Tutorat vocal: photos des supports, consignes et garde‑fous
Côté apprentissages, il photographie les devoirs et confie à l’IA l’explication des notions. En mode vocal, ChatGPT interroge ses filles, varie les questions, revient sur les erreurs et reformule sans impatience. Les deux enfants ayant des évaluations hebdomadaires en mathématiques et en orthographe, il précise à l’IA le type de test en préparation, transmet la feuille d’étude et demande de maintenir l’attention malgré les interruptions. Il cadre le rôle de « tuteur » et fixe une cible: poursuivre jusqu’à des réponses données avec confiance et exactitude. Des garde‑fous interdisent les digressions: l’IA peut montrer de l’intérêt et relier d’éventuels à‑côtés au sujet, mais doit rester orientée vers la tâche.
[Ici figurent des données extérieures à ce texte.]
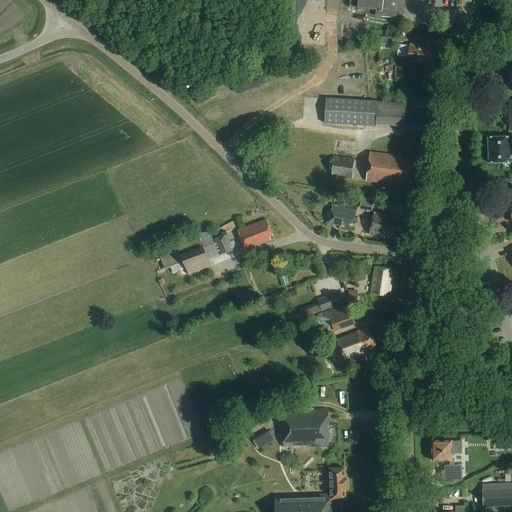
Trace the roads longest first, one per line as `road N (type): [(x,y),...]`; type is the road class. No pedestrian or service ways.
road 1 (unclassified): [(421,257),(310,236),(170,101),(65,18)]
road 2 (tertiary): [(405,511),(402,373),(421,257)]
road 3 (tertiary): [(426,249),(466,0)]
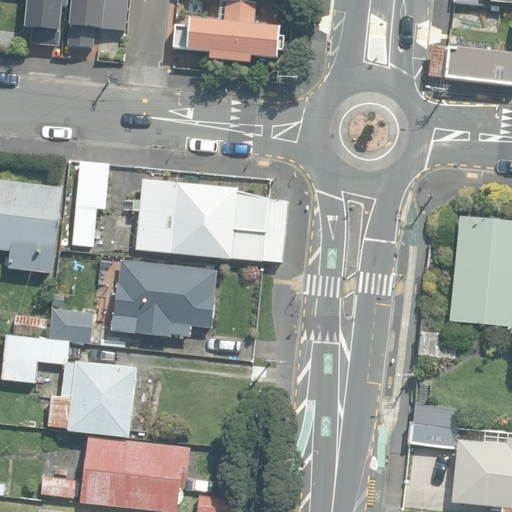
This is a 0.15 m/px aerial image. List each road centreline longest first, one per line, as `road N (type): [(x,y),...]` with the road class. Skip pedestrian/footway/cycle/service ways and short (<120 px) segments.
road 1 (secondary): [(368,177),(332,511)]
road 2 (residential): [(0,103),(325,132)]
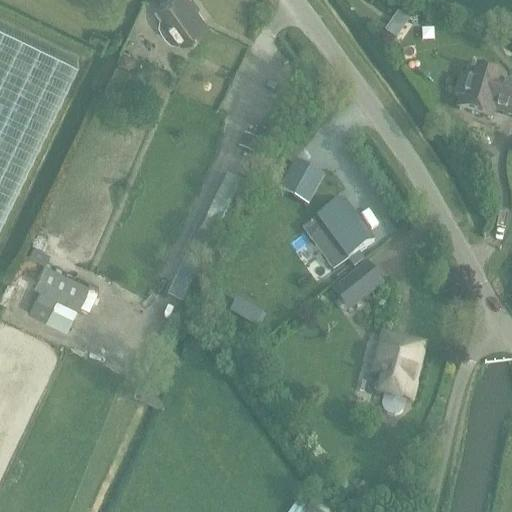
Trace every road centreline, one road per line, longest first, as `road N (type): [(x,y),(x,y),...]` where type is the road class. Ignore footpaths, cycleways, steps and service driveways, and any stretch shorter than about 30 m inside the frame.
road 1 (unclassified): [(498,315),(379,118),(294,0)]
road 2 (unclassified): [(428,511),(466,363),(498,315)]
Gains de temps rapportés, réglages et incertitudes
Chris Domanski présente l’IA comme un partenaire d’étude qui lui fait gagner du temps et désamorce des situations tendues. Il admet avoir douté au départ du rapport effort-bénéfice et raconte qu’au bout de cinq minutes, une conversation a dévié vers « KPop Demon Hunters », l’amenant à revoir ses paramètres. Après tâtonnements, il estime que l’organisation fait gagner du temps et pense que les notes de ses filles se sont améliorées, tout en restant réservé sur l’efficacité lorsque les devoirs se complexifieront. Selon lui, l’IA aide surtout à mieux exploiter le temps disponible: la famille dit passer moins d’énergie à chercher des informations ou décoder des consignes, et davantage à mener des projets, créer, jouer ou simplement s’amuser ensemble.
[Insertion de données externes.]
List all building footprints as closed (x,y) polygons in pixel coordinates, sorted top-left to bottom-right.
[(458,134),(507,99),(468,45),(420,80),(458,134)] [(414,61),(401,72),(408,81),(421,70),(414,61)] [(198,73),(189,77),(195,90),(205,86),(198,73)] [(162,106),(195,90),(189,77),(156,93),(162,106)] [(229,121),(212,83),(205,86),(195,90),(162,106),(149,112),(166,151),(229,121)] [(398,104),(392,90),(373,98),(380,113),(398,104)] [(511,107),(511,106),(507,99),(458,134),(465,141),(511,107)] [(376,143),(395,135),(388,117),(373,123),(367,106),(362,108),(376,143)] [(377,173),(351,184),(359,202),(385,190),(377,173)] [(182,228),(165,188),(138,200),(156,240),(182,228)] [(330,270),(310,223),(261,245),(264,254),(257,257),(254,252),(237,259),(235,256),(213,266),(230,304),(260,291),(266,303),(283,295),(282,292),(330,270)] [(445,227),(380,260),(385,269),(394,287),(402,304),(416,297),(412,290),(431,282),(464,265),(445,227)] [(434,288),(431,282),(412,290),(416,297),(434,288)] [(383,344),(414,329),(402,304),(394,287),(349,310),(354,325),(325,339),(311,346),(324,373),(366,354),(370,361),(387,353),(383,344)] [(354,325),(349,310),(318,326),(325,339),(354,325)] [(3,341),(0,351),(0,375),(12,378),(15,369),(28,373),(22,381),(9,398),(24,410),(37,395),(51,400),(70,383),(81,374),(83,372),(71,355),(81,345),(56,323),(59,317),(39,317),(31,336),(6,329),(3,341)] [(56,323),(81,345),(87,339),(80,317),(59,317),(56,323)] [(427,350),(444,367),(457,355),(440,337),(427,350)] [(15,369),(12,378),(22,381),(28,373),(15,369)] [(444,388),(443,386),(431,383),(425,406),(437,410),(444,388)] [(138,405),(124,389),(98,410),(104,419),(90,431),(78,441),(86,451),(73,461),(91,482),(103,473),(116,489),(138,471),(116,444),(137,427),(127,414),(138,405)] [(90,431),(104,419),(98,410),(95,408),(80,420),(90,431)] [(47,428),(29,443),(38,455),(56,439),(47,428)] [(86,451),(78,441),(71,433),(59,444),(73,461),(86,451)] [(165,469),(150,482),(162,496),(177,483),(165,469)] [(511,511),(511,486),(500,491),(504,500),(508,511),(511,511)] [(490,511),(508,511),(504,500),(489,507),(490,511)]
Dessins: demandes d’images et alternatives sans droits
La famille exploite aussi l’IA pour des activités créatives, en demandant des images à reproduire au crayon ou au pinceau. Une requête mêlant Ariel et Elsa de Disney a été refusée par l’outil pour cause de droits, relate Chris Domanski. Il a alors sollicité une proposition sans contrainte de licence, par exemple une sirène rousse générique et une princesse de glace blonde, une solution qui a convenu à tous. Quelques fois par semaine, ses filles réalisent les croisements de personnages de leur choix. Par ailleurs, il s’appuie sur l’IA pour formuler des idées de dessins, en plus de la gestion du calendrier scolaire.
Déclencheur et profil: deux élèves, un parent développeur
Âgé de 41 ans, Chris Domanski explique avoir développé des tuteurs spécialisés en orthographe et mathématiques après avoir repéré des points faibles dans les bulletins de ses deux filles de 8 et 6 ans. L’une rencontre des difficultés en mathématiques et l’autre en lecture; il évalue leurs résultats comme possiblement en dessous des attentes du district scolaire. Il a donc construit un modèle ChatGPT piloté à la voix pour les interroger et reconnaît ne pas se sentir le mieux placé pour détailler certains programmes, comme TouchMath, qu’il dit avoir découvert en les aidant à faire leurs devoirs.